How Does ISR Work in the Pages Router?

Incremental Static Regeneration is available in the Pages Router and continues to be supported in existing Next.js projects. It relies on page-level data fetching during build and serves statically generated pages that are refreshed when revalidation is triggered.

Time-based revalidation with getStaticProps

A page is generated at build time and served as a static asset. After the revalidation interval expires, the next request triggers background regeneration while the cached version continues to be served.

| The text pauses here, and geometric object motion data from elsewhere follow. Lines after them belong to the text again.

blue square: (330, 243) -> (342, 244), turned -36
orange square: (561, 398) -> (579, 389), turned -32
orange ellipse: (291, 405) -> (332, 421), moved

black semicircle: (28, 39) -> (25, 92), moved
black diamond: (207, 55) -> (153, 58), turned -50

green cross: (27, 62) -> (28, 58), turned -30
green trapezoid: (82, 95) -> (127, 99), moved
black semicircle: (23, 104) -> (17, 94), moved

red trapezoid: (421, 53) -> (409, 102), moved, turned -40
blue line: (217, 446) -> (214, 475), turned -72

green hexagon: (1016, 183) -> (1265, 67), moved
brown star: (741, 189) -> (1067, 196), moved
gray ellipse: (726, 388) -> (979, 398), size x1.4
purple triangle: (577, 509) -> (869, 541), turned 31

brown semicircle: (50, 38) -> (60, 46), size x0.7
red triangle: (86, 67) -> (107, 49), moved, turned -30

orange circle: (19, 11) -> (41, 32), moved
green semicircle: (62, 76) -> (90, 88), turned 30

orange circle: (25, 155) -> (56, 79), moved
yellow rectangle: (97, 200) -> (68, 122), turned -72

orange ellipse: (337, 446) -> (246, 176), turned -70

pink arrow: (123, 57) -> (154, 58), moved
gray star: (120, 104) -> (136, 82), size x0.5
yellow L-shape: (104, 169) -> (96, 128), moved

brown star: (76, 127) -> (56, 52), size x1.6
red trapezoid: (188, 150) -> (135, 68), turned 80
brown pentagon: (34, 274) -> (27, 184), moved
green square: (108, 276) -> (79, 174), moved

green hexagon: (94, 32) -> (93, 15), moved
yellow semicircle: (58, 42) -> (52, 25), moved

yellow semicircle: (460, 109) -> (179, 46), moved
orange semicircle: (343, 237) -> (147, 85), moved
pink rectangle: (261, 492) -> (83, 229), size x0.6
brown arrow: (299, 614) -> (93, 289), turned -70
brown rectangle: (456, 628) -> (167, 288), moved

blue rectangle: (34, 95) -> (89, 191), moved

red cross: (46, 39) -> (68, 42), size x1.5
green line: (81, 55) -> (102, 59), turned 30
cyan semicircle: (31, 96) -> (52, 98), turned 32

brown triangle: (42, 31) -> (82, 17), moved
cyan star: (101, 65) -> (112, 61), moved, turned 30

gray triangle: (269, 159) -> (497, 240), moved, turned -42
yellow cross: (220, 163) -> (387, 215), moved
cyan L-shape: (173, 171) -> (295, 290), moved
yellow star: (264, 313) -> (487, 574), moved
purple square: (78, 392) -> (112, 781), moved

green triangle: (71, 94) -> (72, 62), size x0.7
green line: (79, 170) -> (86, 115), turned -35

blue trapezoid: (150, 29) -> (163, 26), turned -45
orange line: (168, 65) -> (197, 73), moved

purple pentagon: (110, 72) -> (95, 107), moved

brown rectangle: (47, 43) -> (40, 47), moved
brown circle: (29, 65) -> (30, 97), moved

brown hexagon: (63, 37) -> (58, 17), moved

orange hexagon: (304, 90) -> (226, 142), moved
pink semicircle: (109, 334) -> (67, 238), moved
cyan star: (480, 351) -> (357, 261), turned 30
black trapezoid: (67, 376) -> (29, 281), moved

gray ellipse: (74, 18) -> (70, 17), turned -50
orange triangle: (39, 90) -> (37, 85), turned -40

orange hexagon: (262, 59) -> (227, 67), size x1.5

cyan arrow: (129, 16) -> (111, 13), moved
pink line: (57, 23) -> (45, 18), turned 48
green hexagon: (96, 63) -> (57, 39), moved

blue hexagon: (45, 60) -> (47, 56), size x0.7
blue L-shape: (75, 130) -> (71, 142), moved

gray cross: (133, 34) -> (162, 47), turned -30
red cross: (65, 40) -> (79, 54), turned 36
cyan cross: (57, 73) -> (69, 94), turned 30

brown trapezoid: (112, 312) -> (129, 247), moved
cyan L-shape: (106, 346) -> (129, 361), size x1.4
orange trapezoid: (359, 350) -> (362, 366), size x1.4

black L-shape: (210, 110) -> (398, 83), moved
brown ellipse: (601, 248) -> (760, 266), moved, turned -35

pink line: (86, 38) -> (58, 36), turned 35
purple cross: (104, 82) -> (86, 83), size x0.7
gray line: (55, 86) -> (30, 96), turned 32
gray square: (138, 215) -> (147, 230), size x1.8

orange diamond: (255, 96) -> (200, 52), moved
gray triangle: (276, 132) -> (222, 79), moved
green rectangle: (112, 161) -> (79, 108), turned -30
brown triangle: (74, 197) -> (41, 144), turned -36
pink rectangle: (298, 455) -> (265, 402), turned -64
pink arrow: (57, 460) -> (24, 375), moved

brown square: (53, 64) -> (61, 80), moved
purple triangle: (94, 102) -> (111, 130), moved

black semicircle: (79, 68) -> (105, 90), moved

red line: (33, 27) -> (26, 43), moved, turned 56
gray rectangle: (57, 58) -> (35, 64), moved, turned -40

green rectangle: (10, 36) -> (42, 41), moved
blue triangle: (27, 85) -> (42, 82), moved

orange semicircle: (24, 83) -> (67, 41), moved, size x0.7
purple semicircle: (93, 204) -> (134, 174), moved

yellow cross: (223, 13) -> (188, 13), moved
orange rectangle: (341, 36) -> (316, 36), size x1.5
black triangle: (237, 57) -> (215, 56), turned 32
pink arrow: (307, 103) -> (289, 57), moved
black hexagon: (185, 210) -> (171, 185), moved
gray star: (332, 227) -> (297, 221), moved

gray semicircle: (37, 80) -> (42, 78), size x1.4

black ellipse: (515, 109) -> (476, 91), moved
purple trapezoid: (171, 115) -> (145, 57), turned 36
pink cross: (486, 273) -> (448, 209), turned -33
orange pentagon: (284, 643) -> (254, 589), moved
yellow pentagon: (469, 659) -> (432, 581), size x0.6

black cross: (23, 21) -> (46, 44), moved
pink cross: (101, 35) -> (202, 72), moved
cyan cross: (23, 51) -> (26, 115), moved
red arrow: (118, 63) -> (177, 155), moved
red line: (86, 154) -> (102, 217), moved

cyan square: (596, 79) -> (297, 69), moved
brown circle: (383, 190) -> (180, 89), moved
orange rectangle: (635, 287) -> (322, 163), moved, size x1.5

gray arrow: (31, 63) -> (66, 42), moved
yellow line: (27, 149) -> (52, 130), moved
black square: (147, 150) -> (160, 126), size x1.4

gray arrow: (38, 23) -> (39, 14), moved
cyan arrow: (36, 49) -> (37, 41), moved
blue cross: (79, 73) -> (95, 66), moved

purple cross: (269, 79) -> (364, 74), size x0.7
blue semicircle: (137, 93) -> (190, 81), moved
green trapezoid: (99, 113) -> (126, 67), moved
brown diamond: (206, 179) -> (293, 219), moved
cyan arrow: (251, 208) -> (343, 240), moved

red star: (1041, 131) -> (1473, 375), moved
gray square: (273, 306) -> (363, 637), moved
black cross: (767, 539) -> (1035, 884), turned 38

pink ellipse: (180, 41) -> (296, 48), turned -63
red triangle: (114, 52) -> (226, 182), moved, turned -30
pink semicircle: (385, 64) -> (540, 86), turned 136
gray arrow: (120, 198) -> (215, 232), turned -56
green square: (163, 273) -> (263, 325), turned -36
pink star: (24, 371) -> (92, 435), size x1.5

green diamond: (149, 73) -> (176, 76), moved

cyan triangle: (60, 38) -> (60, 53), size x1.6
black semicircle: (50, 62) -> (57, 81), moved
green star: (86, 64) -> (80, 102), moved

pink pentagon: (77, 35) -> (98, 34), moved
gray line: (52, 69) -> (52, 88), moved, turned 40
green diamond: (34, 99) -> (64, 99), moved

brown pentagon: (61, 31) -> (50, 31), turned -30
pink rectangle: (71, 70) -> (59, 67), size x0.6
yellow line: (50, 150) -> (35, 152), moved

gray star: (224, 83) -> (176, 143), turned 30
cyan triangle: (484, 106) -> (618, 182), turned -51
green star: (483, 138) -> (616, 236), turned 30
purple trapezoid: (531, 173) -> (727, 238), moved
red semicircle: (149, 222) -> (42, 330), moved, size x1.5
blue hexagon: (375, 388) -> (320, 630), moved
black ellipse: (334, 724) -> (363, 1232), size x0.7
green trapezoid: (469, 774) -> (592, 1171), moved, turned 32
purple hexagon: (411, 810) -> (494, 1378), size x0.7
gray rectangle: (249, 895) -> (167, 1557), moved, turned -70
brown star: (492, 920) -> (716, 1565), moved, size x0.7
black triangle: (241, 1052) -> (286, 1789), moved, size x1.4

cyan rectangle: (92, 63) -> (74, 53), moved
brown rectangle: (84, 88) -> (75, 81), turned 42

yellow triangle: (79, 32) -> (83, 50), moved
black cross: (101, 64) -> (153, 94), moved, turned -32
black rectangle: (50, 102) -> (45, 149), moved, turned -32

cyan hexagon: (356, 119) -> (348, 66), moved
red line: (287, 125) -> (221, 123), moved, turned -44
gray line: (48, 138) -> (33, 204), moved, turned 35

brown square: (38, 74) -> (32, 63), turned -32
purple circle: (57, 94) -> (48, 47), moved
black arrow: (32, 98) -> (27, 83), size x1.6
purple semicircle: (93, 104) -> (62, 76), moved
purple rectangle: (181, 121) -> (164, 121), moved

This approach is commonly used in Pages Router projects with editorial content, marketing pages, or product listings that do not require request-level personalization.

On-demand revalidation with res.revalidate

This is handled through API routes using res.revalidate(). External systems such as headless CMS platforms or ecommerce backends can trigger revalidation when content changes.

This pattern is often used to refresh product pages, category pages, or landing pages without rebuilding the entire application.

How to Choose Revalidation Times in Next.js

Short intervals reduce the risk of stale content but increase regeneration frequency. Longer intervals reduce regeneration cost but delay updates. In practice, time-based revalidation is often combined with on-demand invalidation.

Practical revalidation intervals for typical page types

• Editorial content and blogsLonger intervals are usually sufficient, as content changes infrequently after publication.

• Marketing and campaign pagesModerate intervals work well, often combined with on-demand revalidation when content is updated.

• Ecommerce product and category pagesShort intervals or on-demand revalidation are commonly used for pricing, availability, and promotion changes.

• High-traffic landing pagesConservative intervals help maintain performance during traffic spikes, with explicit revalidation for critical updates.

Revalidation decisions should balance how fresh content needs to be with performance impact and operational cost.

Why ISR “Works in Dev” But Fails in Production

Incremental Static Regeneration works reliably when its constraints are understood upfront. Problems usually appear when assumptions made during development no longer hold in production.

Static export limitations

ISR often looks correct during development, but issues surface after deployment when static export is enabled. In this setup, pages are generated once and shipped as static files. Without a runtime to handle regeneration, updates never occur. This typically becomes visible only when content changes fail to appear after launch.

Runtime considerations

Revalidation depends on a runtime capable of executing background work. When an incompatible or overly restricted runtime is selected, regeneration requests may succeed silently without updating cached output. These failures are easy to miss unless revalidation behavior is explicitly tested in production-like conditions.

Cache consistency across regions

In globally distributed environments, regeneration does not happen everywhere at the same moment. Some users may briefly receive updated content while others see an older version. This is expected behavior, but it can be misinterpreted as a caching error if regional propagation is not accounted for during planning.

How Does ISR Work with Headless CMS Webhooks?

Incremental Static Regeneration is commonly paired with headless CMS platforms to support frequent content updates without rebuilding the entire application.

In this pattern, content is managed in a headless CMS and delivered to a Next.js application as statically cached pages. When content is published or updated, the CMS triggers a webhook that initiates on-demand revalidation. This approach works across different CMS options used with Next.js and React-based platforms.

Webhooks typically invalidate cached content by path or tag, so only affected pages are regenerated. Updates remain fast and predictable, even on large sites with thousands of pages. This setup lets content teams publish changes independently while engineering teams retain control over performance, caching, and operational stability.